Oil Drilling Approved in Arctic Waters
The U.S. federal government has given permission for Shell Oil to begin drilling in the Beaufort Sea, which is north of Alaska. Neither the government, nor Shell Oil have adequate means of responding to an oil spill there, says Defenders of Wildlife. Without proper containment and rapid clean-up, an oil spill would likely be an ecological disaster. The planned drilling activity is right in the migration path of endangered bowhead whales which live in these icy waters. It could prevent them from reaching a feeding and resting area they have been using for some time. Disruption of their normal behavior could cause them to go off their normal breeding schedule. Additionally the noise of drilling and ice breaking could disrupt their normal feeding and resting, which might harm mothers and young calves.

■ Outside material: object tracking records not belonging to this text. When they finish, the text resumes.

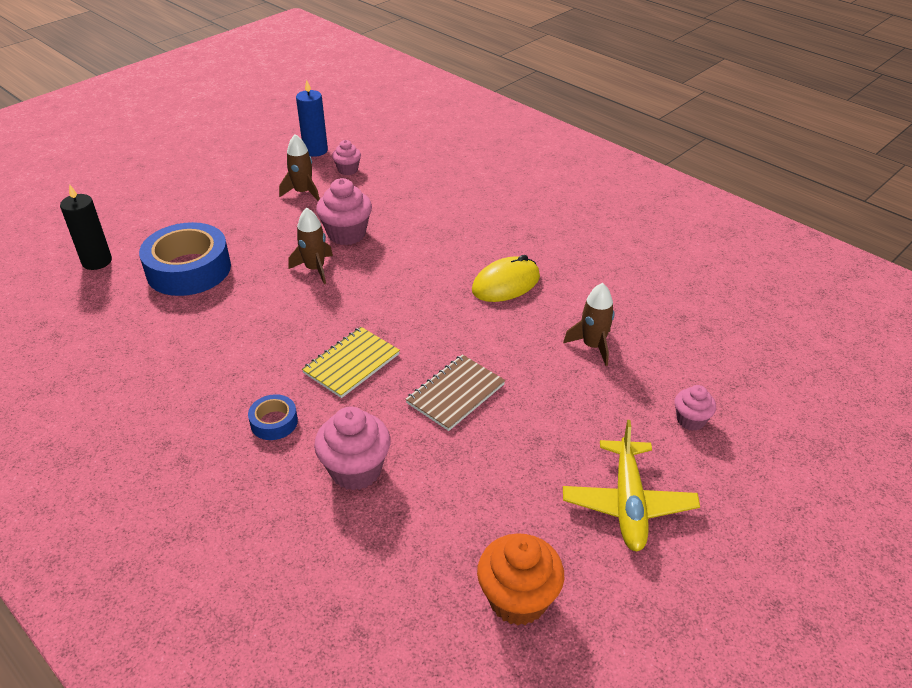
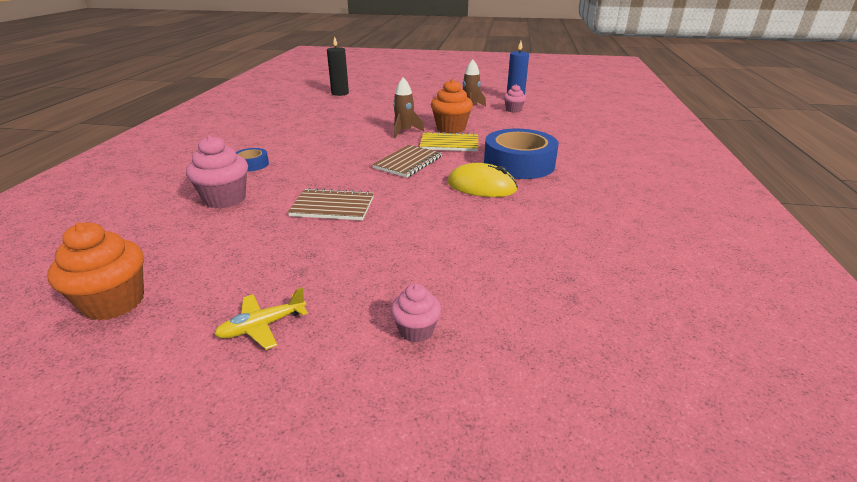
camera: 55 degrees right, 10 degrees down
(188, 269) = (360, 108): blue tape -> blue tape (519, 164)
(346, 234) = (451, 128): pink cupcake -> orange cupcake
(351, 363) = (327, 167): yellow notebook -> yellow notebook (449, 144)
(404, 303) = (408, 162): none -> brown notebook
(592, 346) = (458, 243): brown rocket -> none
(628, 503) = (262, 326): yellow plane -> yellow plane, size x0.59

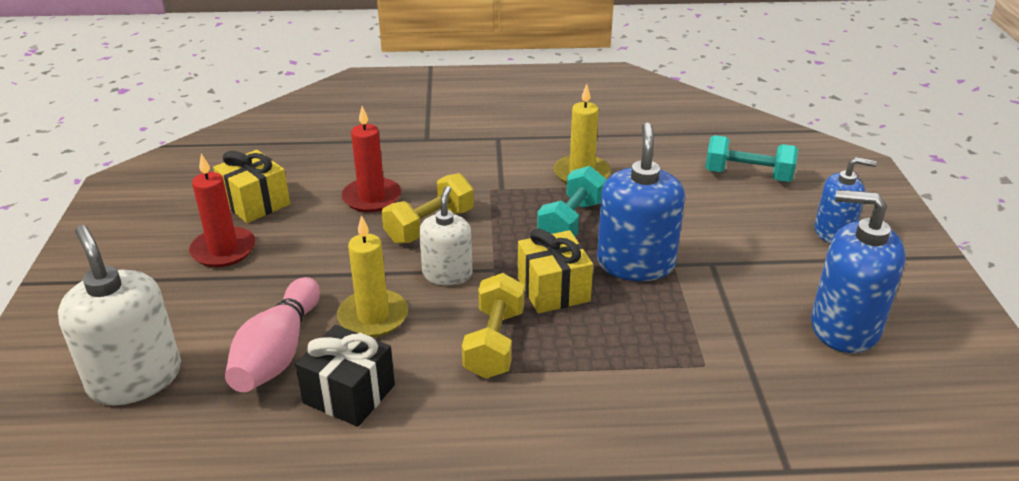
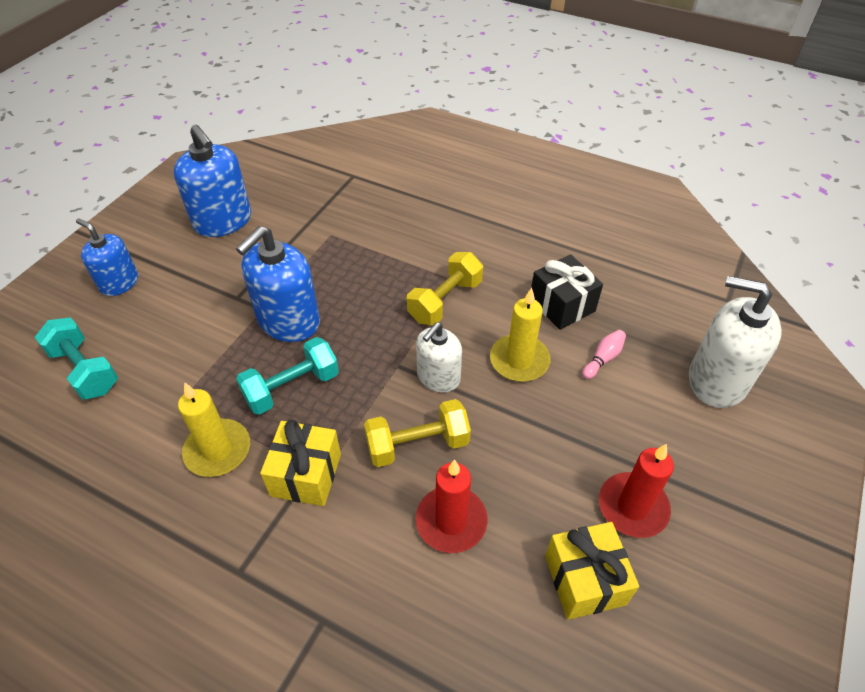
camera: 150 degrees left, 15 degrees up
(135, 379) = (717, 380): white soap dispenser -> white soap dispenser turned 120 degrees clockwise
(278, 352) = (603, 359): pink bowling pin -> pink bowling pin, size x0.47
(553, 290) = (370, 325): yellow gift -> yellow gift (306, 475)

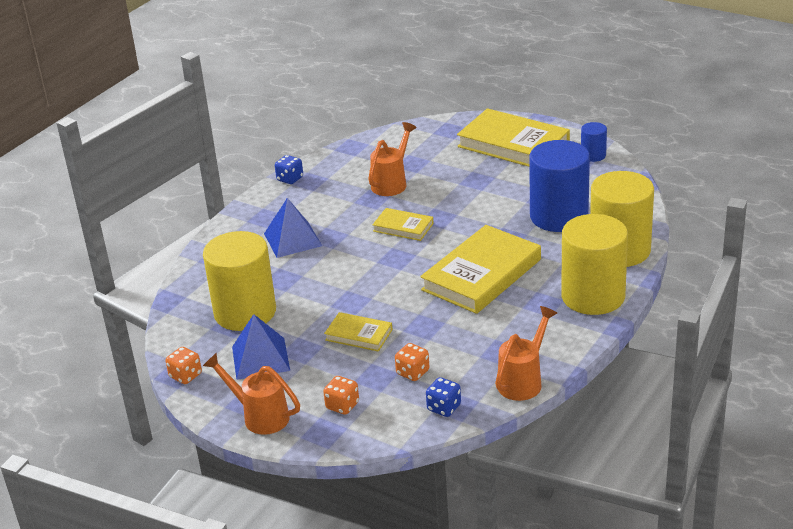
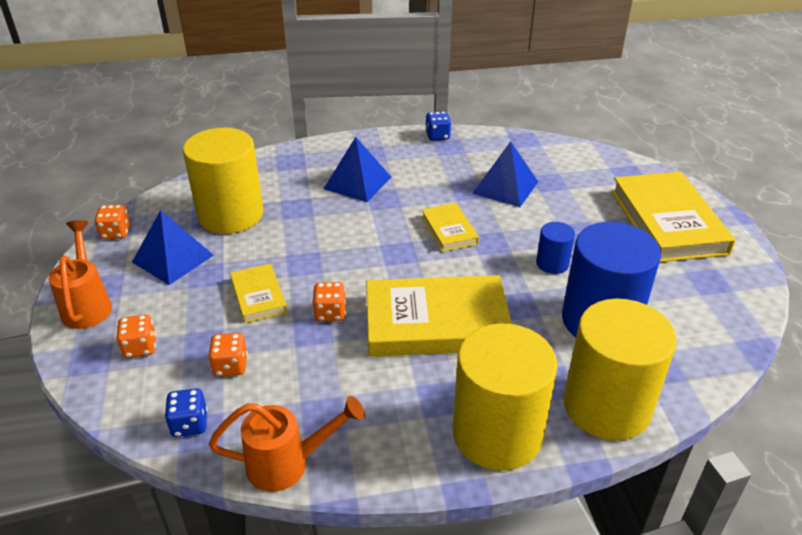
camera: 45 degrees right, 5 degrees up
(392, 182) = (505, 187): orange watering can -> blue pyramid
(417, 312) = (330, 313): none -> orange dice
(593, 155) = (736, 284): blue cylinder -> blue cylinder (552, 263)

“Proceeding with oil and gas drilling at this time is simple and plain lunacy. America’s Arctic is our last frontier, and this magnificent ecosystem supports a vast array of marine mammals: whales, polar bears, walrus, ice seals” said Chuck Clusen, an employee at the National Resources Defense Council. (Source: Bloomberg)
A recent report says there are still close ties between the oil industry and the U.S. government, “These new instances indicate that BOEMRE staff are connected to individuals and oil companies, which raises concerns about lax oversight and the integrity of the agency.” (Source: Trib.com)

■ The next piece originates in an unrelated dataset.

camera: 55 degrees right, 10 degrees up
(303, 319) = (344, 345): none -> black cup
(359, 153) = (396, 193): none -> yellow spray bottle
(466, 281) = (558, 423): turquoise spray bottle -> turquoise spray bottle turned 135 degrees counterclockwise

Bowheads are named for their large skulls, which are used to break through ice. They typically can break through eight-inch-thick slabs, and once broke through 23 inches. They are about 50 to 60 feet long and can weigh up to 75 tons. Even at that size they can jump completely out of the water. Data about their lifespans is not abundant, but there is some indication they could live to the age of 100 years.
Before commercial exploitation, an estimate of their population was 50,000, but due to over-hunting, by 1920 they decreased to about 3,000. Now the population is estimated at 7,000 to 10,000. Bering-Chukchi-Beaufort is the largest bowhead community with over 70 percent of the whole species. Fortunately this population is believed to be increasing slightly each year.
The Beaufort Sea is relatively undeveloped, and one of the more pristine areas left on Earth. It also is home to a large population of beluga whales. Polar cod, arctic char, narwhal, seals, polar bears, and walrus also live there.
Shell Oil is the U.S. subsidiary of Europe’s largest oil company. Exxon Mobil, the world’s largest publicly traded oil company, is back in the Gulf of Mexico working on more drilling. It seems unlikely huge, foreign oil companies have the same concern for America’s environment as we Americans do, and therefore the federal government’s too friendly relationship with them goes against the interests both of the people and the wildlife that live here.